Monday, January 14, 2013

The Rhino's Horn (Plight): Let's Inject It with Poison!

The population of rhino is in peril. 
The last one-horned Javan rhino in Vietnam was killed by poachers in 2010, effectively marking the end of a unique subspecies of Javan rhino. 

That leaves us with the last subspecies of Javan rhino Rhinoceros sondaicus sondaicus in Indonesia. But the last census (2008) noted that fewer than 50 of the Indonesian subspecies exist in the wild.

Elsewhere, rhinos don't fare so well neither. There are less than 250 adult Sumatran rhinos left in the world. In 2012, over 455 African rhinos were killed by poachers.
The primary cause that compels the continual poaching of rhinos is the demand for rhino horns in the black market. Rhino horns, despite its similarity to human nails, are still highly valued in traditional Chinese medicine. According to the National Geographic Magazine, an eight-pound rhino horn can reap up to $360,000 in the black market, a price deemed irresistible to many poor African poachers.
So something must be done before poachers wipe out the 45 million-year-old species entirely. But how? The rise of China now brings more wealthy Chinese who see rhino horns as a symbol of status. When you have 1.3-billion rhino horn fanatics with ever increasing purchasing power, the rhinos don't stand a chance.
Fortunately, conservationists in South Africa have come up with a new way to save rhinos: poison the horns.

Conservationists working for the Rescue Rhino Project plans to inject rhino horns with

"a dye which turns the horn brightly and irrevocably pink, kind of like the dye used in ink packs to secure money at a bank. That makes it useless as a prize or ornament, and even if the horn is ground to a fine powder, it'll still show up in an airport security scanner. Three separate GPS chips are implanted into the horn, kind of like this older project--it's worth mentioning here that a rhino's horn is made of keratin, just like your fingernails, and the animal feels no pain during any of this. And the dye has no adverse health effects on the rhino."
The conservationists will seek to improve their implementation by adding in poison in the future. The best thing is that the poison is safe for the rhino as well as any animals in the rhino's ecosystem, but very toxic for humans, effectively making it unusable as both medicine (toxic) and as decorative element (pink).

Requirement: List every calendar year that appears in the rhino horn post, in the order they appear.

(Page images and extracted text)

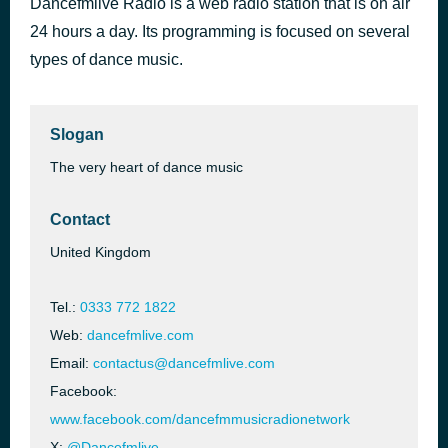
Dancefmlive Radio is a web radio station that is on air
It's A Good Life (Extended)
24 hours a day. Its programming is focused on several
1 hour ago
Berry Wildz x Bob Shepherd & Da Clubbmaster
types of dance music.
Slogan
The very heart of dance music
Contact
United Kingdom
Tel.:
0333 772 1822
Web:
dancefmlive.com
Email:
contactus@dancefmlive.com
Facebook:
www.facebook.com/dancefmmusicradionetwork
X:
@Dancefmlive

Exercise result: 2013, 2010, 2008, 2012